- [TASK INSTRUCTIONS]:
1. Sum up the dog chewing passage in two sentences.
2. Write out, word for word, the part of the dog chewing passage from "With an older" to "EXERCISE and PLAYTIME!".

··· TEXT SEGMENT

With an older dog, you can still apply these same technics, but it may take a little longer for them to get it. BE CONSISTENT!! Sometimes if a dog is an adult, you are having to correct their bad chewing behaviour that they have learned in their past and therefore it is more of retraining them. Don’t panic as it can be done!
Make sure you realize that being patient at this stage and standing your ground by not giving in is how you achieve this successfully.
Now some dogs are just way more-high strung then other dogs and that means that destructive chewing happens because they have far too much energy and need something to do. The quick and easy fix for this scenario is EXERCISE and PLAYTIME!
A tired dog is a more well-behaved dog, there is no question about it!
#4 CHEW TOYS
When a dog is looking to lay down and looking to chew, make sure that they have a nice assortment of good dog chew toys for them to chew on. Be sure that the things you are giving them are “dog approved”
chew toys. Things like the KONG classic toy, Nylabones, rubber tug toys, or any super tough dog toy that is rated for a tough chewer.

······
··· SOURCE DATA

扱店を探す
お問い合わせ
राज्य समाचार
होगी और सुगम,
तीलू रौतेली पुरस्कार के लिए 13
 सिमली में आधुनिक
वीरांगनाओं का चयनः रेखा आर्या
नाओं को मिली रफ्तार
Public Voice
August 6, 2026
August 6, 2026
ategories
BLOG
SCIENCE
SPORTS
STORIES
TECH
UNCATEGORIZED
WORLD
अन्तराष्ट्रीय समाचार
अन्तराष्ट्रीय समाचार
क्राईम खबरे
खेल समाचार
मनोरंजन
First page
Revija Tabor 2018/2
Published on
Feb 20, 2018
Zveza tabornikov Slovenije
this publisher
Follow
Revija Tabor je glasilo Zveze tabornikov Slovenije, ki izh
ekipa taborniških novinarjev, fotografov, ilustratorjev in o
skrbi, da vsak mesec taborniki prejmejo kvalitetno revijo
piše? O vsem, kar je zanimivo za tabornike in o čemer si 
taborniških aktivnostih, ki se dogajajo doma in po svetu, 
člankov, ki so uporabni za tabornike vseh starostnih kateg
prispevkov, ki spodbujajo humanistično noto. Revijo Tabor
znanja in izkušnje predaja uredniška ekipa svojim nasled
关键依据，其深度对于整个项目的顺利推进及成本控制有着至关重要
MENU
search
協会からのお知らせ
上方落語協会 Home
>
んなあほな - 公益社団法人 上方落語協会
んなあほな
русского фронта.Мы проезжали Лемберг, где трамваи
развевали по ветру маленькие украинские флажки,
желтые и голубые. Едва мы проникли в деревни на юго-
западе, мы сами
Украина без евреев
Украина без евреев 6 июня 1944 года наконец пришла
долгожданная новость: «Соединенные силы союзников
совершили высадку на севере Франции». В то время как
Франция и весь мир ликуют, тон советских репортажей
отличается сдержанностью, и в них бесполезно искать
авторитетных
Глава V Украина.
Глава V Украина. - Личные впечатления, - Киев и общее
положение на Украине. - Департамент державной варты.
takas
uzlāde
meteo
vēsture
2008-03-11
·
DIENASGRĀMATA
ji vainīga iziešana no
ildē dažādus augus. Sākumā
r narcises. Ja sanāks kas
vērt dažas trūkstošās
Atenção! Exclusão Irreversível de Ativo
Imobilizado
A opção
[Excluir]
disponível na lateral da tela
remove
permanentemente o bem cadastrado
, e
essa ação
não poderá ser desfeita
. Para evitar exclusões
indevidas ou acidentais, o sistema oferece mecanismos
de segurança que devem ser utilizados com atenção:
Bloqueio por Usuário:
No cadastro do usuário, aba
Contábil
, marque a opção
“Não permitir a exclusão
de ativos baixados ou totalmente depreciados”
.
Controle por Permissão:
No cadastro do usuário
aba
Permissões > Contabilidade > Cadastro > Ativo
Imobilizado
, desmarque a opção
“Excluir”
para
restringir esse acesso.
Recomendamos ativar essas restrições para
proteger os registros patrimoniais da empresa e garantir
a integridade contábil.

······
··· SOURCE DATA

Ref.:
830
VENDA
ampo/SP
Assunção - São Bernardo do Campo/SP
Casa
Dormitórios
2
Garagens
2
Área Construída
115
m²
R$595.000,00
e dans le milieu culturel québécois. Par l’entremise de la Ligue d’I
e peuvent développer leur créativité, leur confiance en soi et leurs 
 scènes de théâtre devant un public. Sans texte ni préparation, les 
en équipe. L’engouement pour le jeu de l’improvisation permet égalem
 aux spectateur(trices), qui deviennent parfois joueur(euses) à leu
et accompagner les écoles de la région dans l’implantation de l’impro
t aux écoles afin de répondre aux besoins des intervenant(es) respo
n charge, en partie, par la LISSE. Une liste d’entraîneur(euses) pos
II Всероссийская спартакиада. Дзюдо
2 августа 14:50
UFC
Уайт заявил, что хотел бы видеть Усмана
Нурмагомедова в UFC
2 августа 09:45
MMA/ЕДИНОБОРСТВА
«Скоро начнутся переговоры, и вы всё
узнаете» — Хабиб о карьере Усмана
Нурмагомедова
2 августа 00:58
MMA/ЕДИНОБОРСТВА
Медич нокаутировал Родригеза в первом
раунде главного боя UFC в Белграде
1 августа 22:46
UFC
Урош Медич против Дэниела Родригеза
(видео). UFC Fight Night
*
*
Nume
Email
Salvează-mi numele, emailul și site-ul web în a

······
··· SOURCE DATA

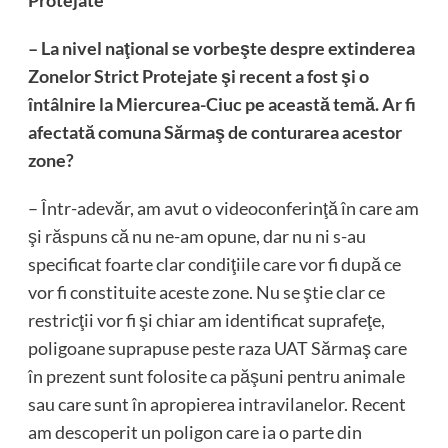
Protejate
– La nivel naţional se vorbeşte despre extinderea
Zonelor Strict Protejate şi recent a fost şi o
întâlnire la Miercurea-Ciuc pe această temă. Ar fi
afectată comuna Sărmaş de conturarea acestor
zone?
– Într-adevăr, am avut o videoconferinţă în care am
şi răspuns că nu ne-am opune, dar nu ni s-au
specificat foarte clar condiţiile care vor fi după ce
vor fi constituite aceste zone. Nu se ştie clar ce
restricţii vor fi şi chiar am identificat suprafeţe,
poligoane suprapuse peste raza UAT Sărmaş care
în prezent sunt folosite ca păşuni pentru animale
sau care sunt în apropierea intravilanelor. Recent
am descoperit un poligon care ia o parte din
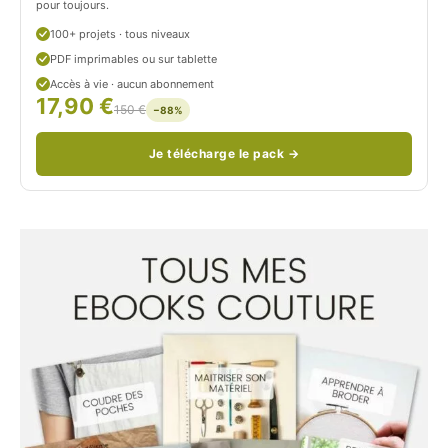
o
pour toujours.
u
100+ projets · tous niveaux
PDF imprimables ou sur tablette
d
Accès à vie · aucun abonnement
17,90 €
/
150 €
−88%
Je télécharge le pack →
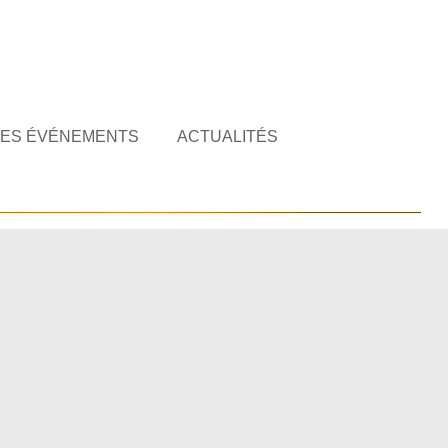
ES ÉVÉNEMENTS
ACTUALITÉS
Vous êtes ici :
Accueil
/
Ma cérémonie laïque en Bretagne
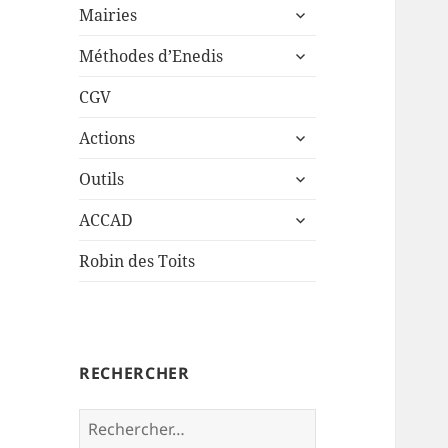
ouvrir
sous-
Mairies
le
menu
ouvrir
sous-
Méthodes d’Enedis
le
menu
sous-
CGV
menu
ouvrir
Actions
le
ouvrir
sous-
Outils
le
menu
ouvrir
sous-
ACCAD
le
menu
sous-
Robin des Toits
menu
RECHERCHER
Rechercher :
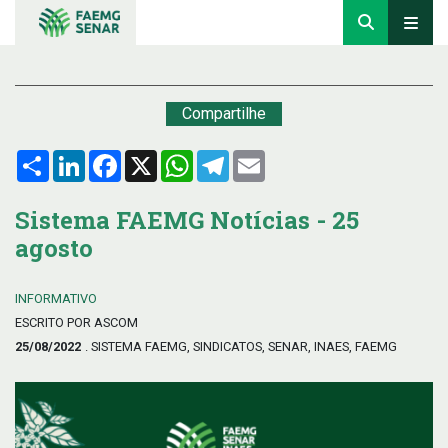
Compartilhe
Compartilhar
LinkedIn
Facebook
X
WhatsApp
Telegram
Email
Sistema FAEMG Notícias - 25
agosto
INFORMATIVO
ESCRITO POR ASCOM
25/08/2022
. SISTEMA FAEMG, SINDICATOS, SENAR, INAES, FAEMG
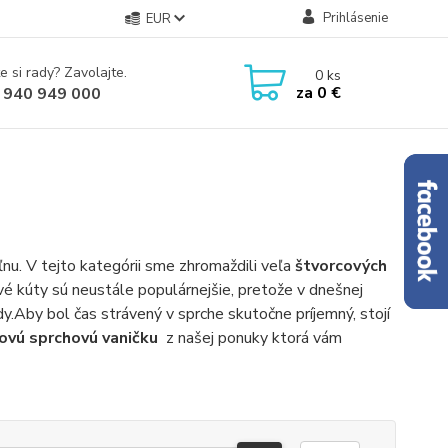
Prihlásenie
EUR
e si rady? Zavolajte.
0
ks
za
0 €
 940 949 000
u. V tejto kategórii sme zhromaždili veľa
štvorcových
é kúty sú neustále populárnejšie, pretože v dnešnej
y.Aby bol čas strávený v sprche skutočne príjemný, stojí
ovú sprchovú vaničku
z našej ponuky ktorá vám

······

- [ANSWERS TO THE EXERCISES]:
1. Older dogs can learn the same methods, but it may take longer because bad chewing habits have to be retrained with consistency and patience. Dogs that chew because they have too much energy need exercise and playtime, and dogs should have an assortment of tough chew toys such as the KONG classic, Nylabones, or rubber tug toys.

2.
With an older dog, you can still apply these same technics, but it may take a little longer for them to get it. BE CONSISTENT!! Sometimes if a dog is an adult, you are having to correct their bad chewing behaviour that they have learned in their past and therefore it is more of retraining them. Don’t panic as it can be done!
Make sure you realize that being patient at this stage and standing your ground by not giving in is how you achieve this successfully.
Now some dogs are just way more-high strung then other dogs and that means that destructive chewing happens because they have far too much energy and need something to do. The quick and easy fix for this scenario is EXERCISE and PLAYTIME!